* **ASSIGNMENT**:
Copy out every one of the following rows word for word, keeping each line intact and in its original order.

* **EXERCISE MATERIALS**:

---*---

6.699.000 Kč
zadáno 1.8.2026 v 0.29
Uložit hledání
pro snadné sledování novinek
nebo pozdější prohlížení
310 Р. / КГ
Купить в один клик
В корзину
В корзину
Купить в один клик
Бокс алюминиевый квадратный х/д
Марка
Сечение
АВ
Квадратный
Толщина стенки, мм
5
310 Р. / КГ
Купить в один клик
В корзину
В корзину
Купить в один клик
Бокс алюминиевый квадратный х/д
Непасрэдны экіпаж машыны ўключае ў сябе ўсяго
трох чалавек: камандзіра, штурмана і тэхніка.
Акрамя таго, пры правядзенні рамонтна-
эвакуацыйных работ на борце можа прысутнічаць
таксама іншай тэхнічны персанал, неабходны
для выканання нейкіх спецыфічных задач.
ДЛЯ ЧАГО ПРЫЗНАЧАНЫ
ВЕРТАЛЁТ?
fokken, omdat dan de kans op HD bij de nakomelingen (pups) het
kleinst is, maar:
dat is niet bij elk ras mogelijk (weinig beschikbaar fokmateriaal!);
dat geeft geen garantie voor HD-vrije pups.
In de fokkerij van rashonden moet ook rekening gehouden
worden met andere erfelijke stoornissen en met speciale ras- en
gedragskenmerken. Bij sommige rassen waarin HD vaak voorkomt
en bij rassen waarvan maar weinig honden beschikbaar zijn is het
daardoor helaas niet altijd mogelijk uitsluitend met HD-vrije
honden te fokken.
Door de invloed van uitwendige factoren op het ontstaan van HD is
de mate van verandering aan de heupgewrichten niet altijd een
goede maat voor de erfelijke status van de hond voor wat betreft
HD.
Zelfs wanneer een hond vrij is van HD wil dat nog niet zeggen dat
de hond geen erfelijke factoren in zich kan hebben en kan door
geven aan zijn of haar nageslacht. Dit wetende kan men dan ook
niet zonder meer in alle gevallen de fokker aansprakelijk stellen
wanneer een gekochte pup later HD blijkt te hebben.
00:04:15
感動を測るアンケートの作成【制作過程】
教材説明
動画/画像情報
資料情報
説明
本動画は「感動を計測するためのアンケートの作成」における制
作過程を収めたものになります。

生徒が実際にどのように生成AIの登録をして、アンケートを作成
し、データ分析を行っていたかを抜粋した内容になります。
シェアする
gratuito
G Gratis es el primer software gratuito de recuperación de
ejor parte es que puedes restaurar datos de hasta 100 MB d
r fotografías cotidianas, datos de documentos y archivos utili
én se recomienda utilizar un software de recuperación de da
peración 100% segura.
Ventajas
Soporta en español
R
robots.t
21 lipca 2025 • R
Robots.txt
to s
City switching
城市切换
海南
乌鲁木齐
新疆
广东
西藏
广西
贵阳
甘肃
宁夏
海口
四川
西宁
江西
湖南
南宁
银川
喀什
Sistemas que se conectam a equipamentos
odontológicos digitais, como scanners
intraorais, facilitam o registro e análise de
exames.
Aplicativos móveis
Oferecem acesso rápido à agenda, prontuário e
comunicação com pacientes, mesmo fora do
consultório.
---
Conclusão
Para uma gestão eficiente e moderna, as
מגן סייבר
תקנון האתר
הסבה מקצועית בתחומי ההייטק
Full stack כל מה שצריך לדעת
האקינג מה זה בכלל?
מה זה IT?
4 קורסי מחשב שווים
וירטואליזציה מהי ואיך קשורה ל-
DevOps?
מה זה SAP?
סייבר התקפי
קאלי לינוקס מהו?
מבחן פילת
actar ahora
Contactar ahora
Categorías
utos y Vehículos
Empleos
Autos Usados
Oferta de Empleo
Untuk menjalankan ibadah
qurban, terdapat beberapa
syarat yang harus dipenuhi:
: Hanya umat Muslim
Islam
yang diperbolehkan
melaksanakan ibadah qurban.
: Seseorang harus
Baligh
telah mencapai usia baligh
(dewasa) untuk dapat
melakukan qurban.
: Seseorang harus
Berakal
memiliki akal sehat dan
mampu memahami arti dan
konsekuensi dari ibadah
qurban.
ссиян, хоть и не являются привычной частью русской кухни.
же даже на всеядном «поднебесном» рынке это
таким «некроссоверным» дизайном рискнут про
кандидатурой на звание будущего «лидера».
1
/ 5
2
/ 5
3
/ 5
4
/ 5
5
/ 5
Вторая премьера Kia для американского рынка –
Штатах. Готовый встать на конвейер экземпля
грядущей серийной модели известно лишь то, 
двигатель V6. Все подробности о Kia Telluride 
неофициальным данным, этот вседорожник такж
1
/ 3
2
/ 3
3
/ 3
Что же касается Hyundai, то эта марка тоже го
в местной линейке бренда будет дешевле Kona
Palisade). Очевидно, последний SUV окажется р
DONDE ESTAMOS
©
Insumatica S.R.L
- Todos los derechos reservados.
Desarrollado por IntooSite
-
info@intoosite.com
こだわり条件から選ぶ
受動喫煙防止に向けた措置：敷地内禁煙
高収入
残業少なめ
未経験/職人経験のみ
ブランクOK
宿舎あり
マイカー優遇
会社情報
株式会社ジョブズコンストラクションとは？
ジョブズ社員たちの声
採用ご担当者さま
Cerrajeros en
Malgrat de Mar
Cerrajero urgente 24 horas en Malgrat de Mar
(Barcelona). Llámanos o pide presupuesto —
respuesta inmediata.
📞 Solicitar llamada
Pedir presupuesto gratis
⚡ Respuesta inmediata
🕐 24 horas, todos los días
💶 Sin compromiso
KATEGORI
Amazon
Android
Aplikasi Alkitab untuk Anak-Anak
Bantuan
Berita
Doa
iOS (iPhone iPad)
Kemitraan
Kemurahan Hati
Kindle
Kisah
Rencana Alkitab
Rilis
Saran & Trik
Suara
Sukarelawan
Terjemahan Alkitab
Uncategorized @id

---*---

* **OUTPUT FOR THIS TASK**:
6.699.000 Kč
zadáno 1.8.2026 v 0.29
Uložit hledání
pro snadné sledování novinek
nebo pozdější prohlížení
310 Р. / КГ
Купить в один клик
В корзину
В корзину
Купить в один клик
Бокс алюминиевый квадратный х/д
Марка
Сечение
АВ
Квадратный
Толщина стенки, мм
5
310 Р. / КГ
Купить в один клик
В корзину
В корзину
Купить в один клик
Бокс алюминиевый квадратный х/д
Непасрэдны экіпаж машыны ўключае ў сябе ўсяго
трох чалавек: камандзіра, штурмана і тэхніка.
Акрамя таго, пры правядзенні рамонтна-
эвакуацыйных работ на борце можа прысутнічаць
таксама іншай тэхнічны персанал, неабходны
для выканання нейкіх спецыфічных задач.
ДЛЯ ЧАГО ПРЫЗНАЧАНЫ
ВЕРТАЛЁТ?
fokken, omdat dan de kans op HD bij de nakomelingen (pups) het
kleinst is, maar:
dat is niet bij elk ras mogelijk (weinig beschikbaar fokmateriaal!);
dat geeft geen garantie voor HD-vrije pups.
In de fokkerij van rashonden moet ook rekening gehouden
worden met andere erfelijke stoornissen en met speciale ras- en
gedragskenmerken. Bij sommige rassen waarin HD vaak voorkomt
en bij rassen waarvan maar weinig honden beschikbaar zijn is het
daardoor helaas niet altijd mogelijk uitsluitend met HD-vrije
honden te fokken.
Door de invloed van uitwendige factoren op het ontstaan van HD is
de mate van verandering aan de heupgewrichten niet altijd een
goede maat voor de erfelijke status van de hond voor wat betreft
HD.
Zelfs wanneer een hond vrij is van HD wil dat nog niet zeggen dat
de hond geen erfelijke factoren in zich kan hebben en kan door
geven aan zijn of haar nageslacht. Dit wetende kan men dan ook
niet zonder meer in alle gevallen de fokker aansprakelijk stellen
wanneer een gekochte pup later HD blijkt te hebben.
00:04:15
感動を測るアンケートの作成【制作過程】
教材説明
動画/画像情報
資料情報
説明
本動画は「感動を計測するためのアンケートの作成」における制
作過程を収めたものになります。

生徒が実際にどのように生成AIの登録をして、アンケートを作成
し、データ分析を行っていたかを抜粋した内容になります。
シェアする
gratuito
G Gratis es el primer software gratuito de recuperación de
ejor parte es que puedes restaurar datos de hasta 100 MB d
r fotografías cotidianas, datos de documentos y archivos utili
én se recomienda utilizar un software de recuperación de da
peración 100% segura.
Ventajas
Soporta en español
R
robots.t
21 lipca 2025 • R
Robots.txt
to s
City switching
城市切换
海南
乌鲁木齐
新疆
广东
西藏
广西
贵阳
甘肃
宁夏
海口
四川
西宁
江西
湖南
南宁
银川
喀什
Sistemas que se conectam a equipamentos
odontológicos digitais, como scanners
intraorais, facilitam o registro e análise de
exames.
Aplicativos móveis
Oferecem acesso rápido à agenda, prontuário e
comunicação com pacientes, mesmo fora do
consultório.
---
Conclusão
Para uma gestão eficiente e moderna, as
מגן סייבר
תקנון האתר
הסבה מקצועית בתחומי ההייטק
Full stack כל מה שצריך לדעת
האקינג מה זה בכלל?
מה זה IT?
4 קורסי מחשב שווים
וירטואליזציה מהי ואיך קשורה ל-
DevOps?
מה זה SAP?
סייבר התקפי
קאלי לינוקס מהו?
מבחן פילת
actar ahora
Contactar ahora
Categorías
utos y Vehículos
Empleos
Autos Usados
Oferta de Empleo
Untuk menjalankan ibadah
qurban, terdapat beberapa
syarat yang harus dipenuhi:
: Hanya umat Muslim
Islam
yang diperbolehkan
melaksanakan ibadah qurban.
: Seseorang harus
Baligh
telah mencapai usia baligh
(dewasa) untuk dapat
melakukan qurban.
: Seseorang harus
Berakal
memiliki akal sehat dan
mampu memahami arti dan
konsekuensi dari ibadah
qurban.
ссиян, хоть и не являются привычной частью русской кухни.
же даже на всеядном «поднебесном» рынке это
таким «некроссоверным» дизайном рискнут про
кандидатурой на звание будущего «лидера».
1
/ 5
2
/ 5
3
/ 5
4
/ 5
5
/ 5
Вторая премьера Kia для американского рынка –
Штатах. Готовый встать на конвейер экземпля
грядущей серийной модели известно лишь то, 
двигатель V6. Все подробности о Kia Telluride 
неофициальным данным, этот вседорожник такж
1
/ 3
2
/ 3
3
/ 3
Что же касается Hyundai, то эта марка тоже го
в местной линейке бренда будет дешевле Kona
Palisade). Очевидно, последний SUV окажется р
DONDE ESTAMOS
©
Insumatica S.R.L
- Todos los derechos reservados.
Desarrollado por IntooSite
-
info@intoosite.com
こだわり条件から選ぶ
受動喫煙防止に向けた措置：敷地内禁煙
高収入
残業少なめ
未経験/職人経験のみ
ブランクOK
宿舎あり
マイカー優遇
会社情報
株式会社ジョブズコンストラクションとは？
ジョブズ社員たちの声
採用ご担当者さま
Cerrajeros en
Malgrat de Mar
Cerrajero urgente 24 horas en Malgrat de Mar
(Barcelona). Llámanos o pide presupuesto —
respuesta inmediata.
📞 Solicitar llamada
Pedir presupuesto gratis
⚡ Respuesta inmediata
🕐 24 horas, todos los días
💶 Sin compromiso
KATEGORI
Amazon
Android
Aplikasi Alkitab untuk Anak-Anak
Bantuan
Berita
Doa
iOS (iPhone iPad)
Kemitraan
Kemurahan Hati
Kindle
Kisah
Rencana Alkitab
Rilis
Saran & Trik
Suara
Sukarelawan
Terjemahan Alkitab
Uncategorized @id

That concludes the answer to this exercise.